**EXERCISE REQUIREMENTS:**
Work through the records that follow and return each line containing the word "shoulder".

**DATA EXTRACT:**
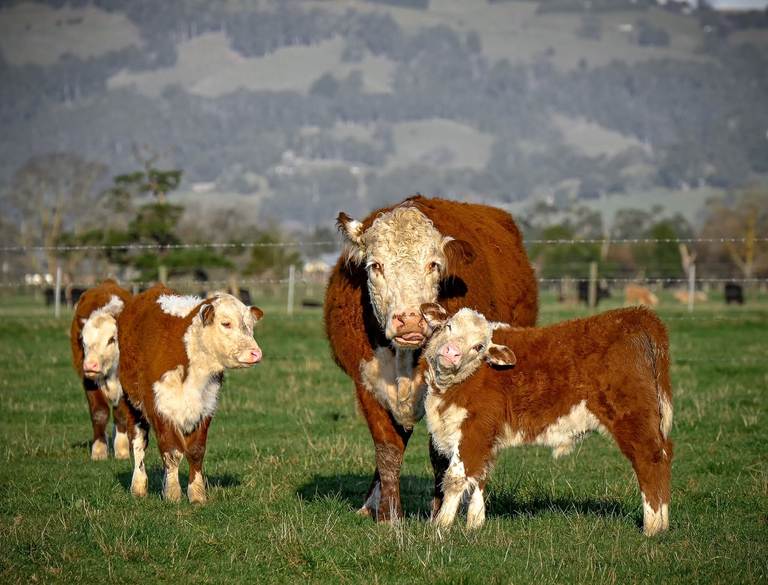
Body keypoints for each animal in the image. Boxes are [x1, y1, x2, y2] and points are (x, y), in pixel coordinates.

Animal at [69, 279, 132, 460]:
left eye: (112, 339)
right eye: (83, 340)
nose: (90, 365)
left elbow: (121, 413)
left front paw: (122, 448)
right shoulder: (89, 381)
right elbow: (99, 412)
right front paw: (99, 449)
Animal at [117, 285, 263, 503]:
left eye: (250, 325)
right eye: (226, 323)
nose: (256, 353)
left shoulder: (206, 406)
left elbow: (195, 451)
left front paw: (197, 494)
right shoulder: (159, 406)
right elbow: (171, 451)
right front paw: (172, 493)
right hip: (131, 402)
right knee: (138, 442)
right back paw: (139, 486)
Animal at [324, 195, 538, 521]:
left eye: (433, 264)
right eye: (375, 265)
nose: (410, 320)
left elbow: (440, 454)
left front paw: (440, 512)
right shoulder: (367, 385)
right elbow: (388, 450)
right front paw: (389, 515)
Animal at [420, 303, 673, 536]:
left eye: (478, 346)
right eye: (448, 326)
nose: (450, 352)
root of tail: (636, 315)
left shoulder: (475, 430)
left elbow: (455, 478)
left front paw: (440, 526)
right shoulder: (487, 437)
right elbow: (480, 476)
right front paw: (475, 523)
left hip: (632, 417)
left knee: (649, 460)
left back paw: (652, 527)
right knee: (664, 455)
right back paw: (663, 525)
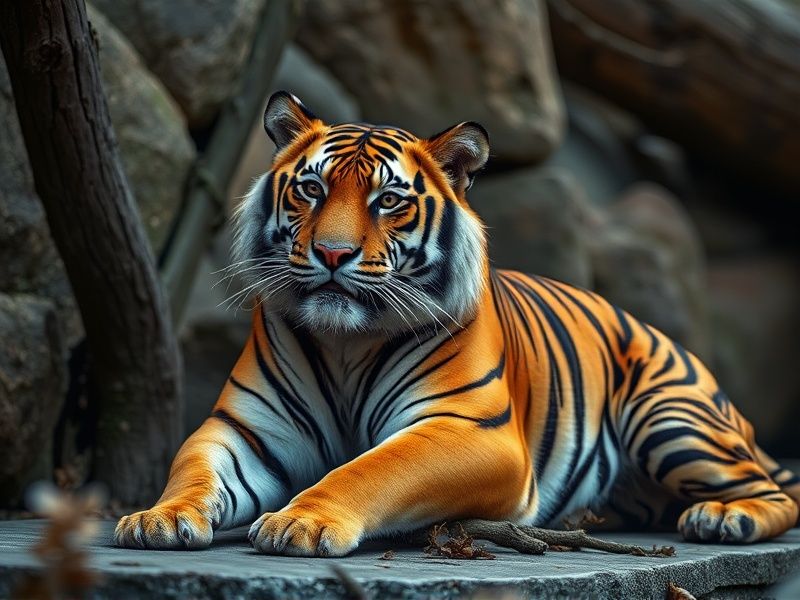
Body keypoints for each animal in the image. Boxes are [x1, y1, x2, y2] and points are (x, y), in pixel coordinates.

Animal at [115, 92, 800, 555]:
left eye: (388, 201)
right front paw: (158, 518)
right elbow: (192, 467)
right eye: (311, 190)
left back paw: (721, 517)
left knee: (775, 491)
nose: (332, 254)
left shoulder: (469, 429)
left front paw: (299, 521)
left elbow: (371, 468)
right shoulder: (246, 427)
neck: (345, 345)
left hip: (668, 415)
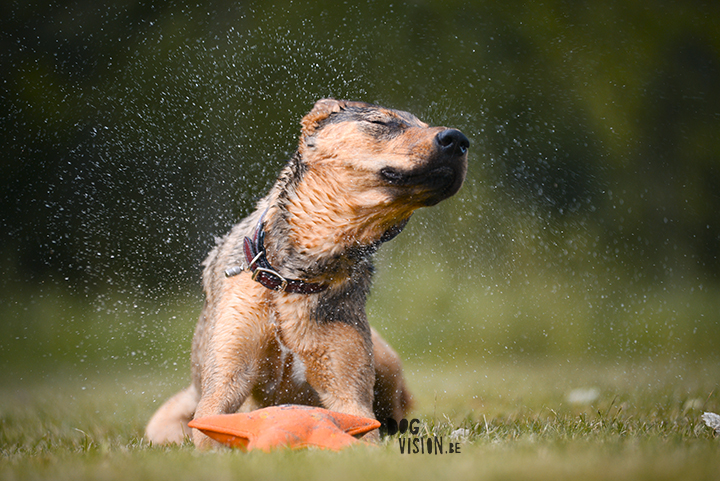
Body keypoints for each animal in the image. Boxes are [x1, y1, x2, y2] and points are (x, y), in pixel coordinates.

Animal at [144, 99, 470, 448]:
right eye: (380, 122)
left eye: (424, 124)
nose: (459, 140)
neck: (295, 275)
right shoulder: (226, 377)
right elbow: (211, 426)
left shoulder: (346, 387)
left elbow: (364, 429)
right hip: (164, 420)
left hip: (384, 358)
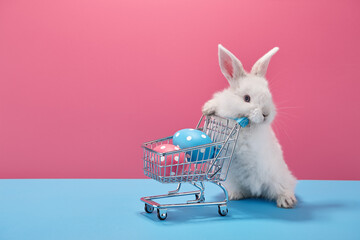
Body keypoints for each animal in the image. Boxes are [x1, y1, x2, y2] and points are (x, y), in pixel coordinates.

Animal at [202, 45, 298, 208]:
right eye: (247, 98)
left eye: (269, 95)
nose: (266, 113)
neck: (247, 124)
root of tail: (255, 190)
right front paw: (208, 108)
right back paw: (235, 195)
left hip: (278, 178)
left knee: (283, 188)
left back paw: (287, 201)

**ANSWER AREA:**
right shoulder: (89, 381)
left shoulder: (206, 406)
right shoulder: (159, 406)
right shoulder: (367, 385)
left shoulder: (475, 430)
right shoulder: (487, 437)
left shoulder: (469, 429)
right shoulder: (246, 427)
right shoulder: (226, 377)
left shoulder: (346, 387)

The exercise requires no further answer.